Monday, August 20, 2012

Multi-modality Approach to Knee Pain Workup

By Jonathan Davis D.O.
Board Certified Radiologist
Birmingham Radiological Group P.C.

Your at the gym enjoying the treadmill and have been progressing nicely with your workout routine and you start noticing a slight pain in your knee. You work through it and finish your work out. Over time the twinge in your knee starts to worsen and starts to affect your life style. How common is the above scenario? For quite a few of us this is common place.  65% of Americans age 18-34 are dealing with knee pain and decrease in function secondary to knee injuries. How does your primary care physician or Orthopedic surgeon work up your knee pain? First and foremost they will perform a physical exam and allow a focused diagnostic work up leading to the proper diagnosis.
            The diagnostic work up for knee pain from an imaging standpoint is varied and certain imaging modalities are useful for certain structures and not necessarily other structures of the knee therefore there will be a multi-modality approach to your symptoms. One misconception of imaging is MRI will be able to diagnose all of the problems of a joint. While MRI is a key imaging component X- Ray also plays an important roll. Why you may ask. MRI ( Magnetic resonance Imaging) uses the water that is naturally in our bodies to generate the images in conjunction with Radio frequencies. Now, this allows the ligaments and tendons to be evaluated as well as the cartilage and the bone marrow. Well, that sounds like the majority of the joint for imaging one would say. We are however leaving out a very important component, the actual cortex of the bone. The hardened bony structures do not have enough water to be imaged well on MRI. To image this important portion of the joint Plain X-ray, or Computed Tomography comes into play.  Finally Ultrasound can be used as well in a limited fashion to evaluate certain tendons.
            Now to review a few basic and common knee injuries and problems that affect us and how we work them up from a diagnostic standpoint. First and most common is osteoarthritis. This is one the most common findings. As we age this is something we all will encounter to one degree to another. From an imaging standpoint the cartilage which acts as a “bumper” between the femur and tibia begins to wear out and thin which in turn allows the concussive force of walking or running to transfer to the adjacent bone. This causes edema (bone bruising) and pain. Now the body responds by laying down more bone in these regions caused osteophytes (bone spurs) which compounds the problem. The knee will also respond by producing more fluid in the joint due to the irritation. As one can see this is cyclical and trying to interrupt the natural body's response to the chronic changes is one way your physician will try to treat this problem. At some point your Orthopedic surgeon may recommend a joint replacement if the arthritis has progressed to the more extreme case. Plain film x ray can be used to effectively diagnose this problem.
             Next we will discuss injuries to the  knee. One of the more common injuries are tears of the meniscus which are small “cups” on the periphery of the tibia that the femur nestles into. These injuries can cause pain, limited range of motion and clicking/locking of the knee based on the type of tear and location. To image this portion of the knee MRI is used quite effectively.
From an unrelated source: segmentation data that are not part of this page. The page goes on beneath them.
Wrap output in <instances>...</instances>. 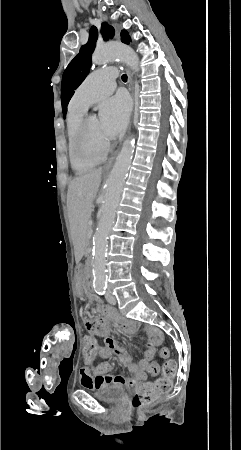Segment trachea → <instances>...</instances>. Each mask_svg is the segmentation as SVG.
<instances>
[{"label":"trachea","instance_id":"trachea-1","mask_svg":"<svg viewBox=\"0 0 241 450\" xmlns=\"http://www.w3.org/2000/svg\"><path fill=\"white\" fill-rule=\"evenodd\" d=\"M122 80H123V81H126V80H127V75H125V74L122 75Z\"/></svg>","mask_w":241,"mask_h":450}]
</instances>
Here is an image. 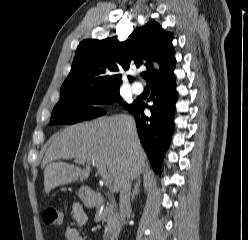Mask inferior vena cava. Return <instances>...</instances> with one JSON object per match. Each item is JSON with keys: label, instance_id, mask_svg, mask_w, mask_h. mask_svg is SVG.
Here are the masks:
<instances>
[{"label": "inferior vena cava", "instance_id": "1", "mask_svg": "<svg viewBox=\"0 0 248 240\" xmlns=\"http://www.w3.org/2000/svg\"><path fill=\"white\" fill-rule=\"evenodd\" d=\"M130 195H131V179L127 177L123 181L120 188L119 211H120L121 226L125 224V218L131 209Z\"/></svg>", "mask_w": 248, "mask_h": 240}]
</instances>
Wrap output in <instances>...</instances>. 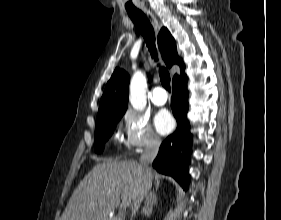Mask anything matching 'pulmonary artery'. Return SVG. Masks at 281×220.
<instances>
[{"mask_svg":"<svg viewBox=\"0 0 281 220\" xmlns=\"http://www.w3.org/2000/svg\"><path fill=\"white\" fill-rule=\"evenodd\" d=\"M151 101L157 105L162 106L167 102V93L161 86H157L153 89L151 95Z\"/></svg>","mask_w":281,"mask_h":220,"instance_id":"1","label":"pulmonary artery"}]
</instances>
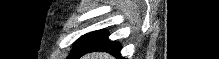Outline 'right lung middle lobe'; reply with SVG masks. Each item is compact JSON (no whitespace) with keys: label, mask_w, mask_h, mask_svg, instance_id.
I'll return each instance as SVG.
<instances>
[{"label":"right lung middle lobe","mask_w":219,"mask_h":59,"mask_svg":"<svg viewBox=\"0 0 219 59\" xmlns=\"http://www.w3.org/2000/svg\"><path fill=\"white\" fill-rule=\"evenodd\" d=\"M107 36V33L102 30L88 33L79 38L74 43V49L71 51L67 59H78L83 54L91 50L99 41Z\"/></svg>","instance_id":"obj_1"}]
</instances>
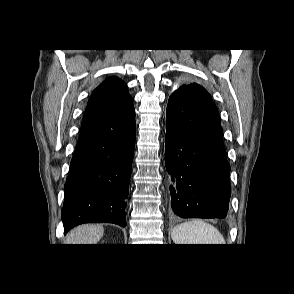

Anterior cruciate ligament tear ( ACL tear) is the next common injury seen in the knee. The anterior cruciate ligament sits in the mid portion of the knee and does not allow the tibia to translate (slide) anterior. This injury can cause pain and loss of stability of the knee and based on you activity level your orthopedic surgeon may repair this injury. Next there are collateral ligaments of the knee which can be strained or torn. These structures reside along  the medial (inside) and lateral ( outside ) of the knee and stabilize the knee from abduction/ adduction motion of the lower extremity. MRI is well suited for diagnosing these injuries.  Stress fractures from repetitive micro trauma can cause pain and limited range of motion. This can be diagnosed with MRI as well. There multiple tendons that insert at the knee from the proximal thigh and tendons that arise from the knee extending to the lower extremity. The tendons can be torn or strained and MRI can pick up changes in these tendons allowing your physician to tailor a treatment plan to your injury.
            So as you can see the multi-modality approach of the work up of knee pain is used to quickly and accurately diagnose the problem and to structure a treatment plan using first and foremost the physical exam augmented with plain film and MRI.  The diagnostic imaging used by your physician will be tailored to your symptoms and physical exam findings to get you back in the game and enjoying life.


  1. Really thanks for such useful information.

  2. The anterior cruciate ligament sits in the mid portion of the knee and does not allow the tibia

  3. Someone with a cardiac pacemaker should not go for MRI scanning because MRI can cause inhibition of the pacemaker which can become fatal for them.

  4. diagnosing knee pain can be a tricky one. However, the treatment of knee pain is pretty simple. The doctor will prescribe you painkillers, physiotherapy and maybe a knee brace for extra support.

  5. Thanks for this very useful info you have provided us. I will bookmark this for future reference and refer it to my friends. More power to your blog.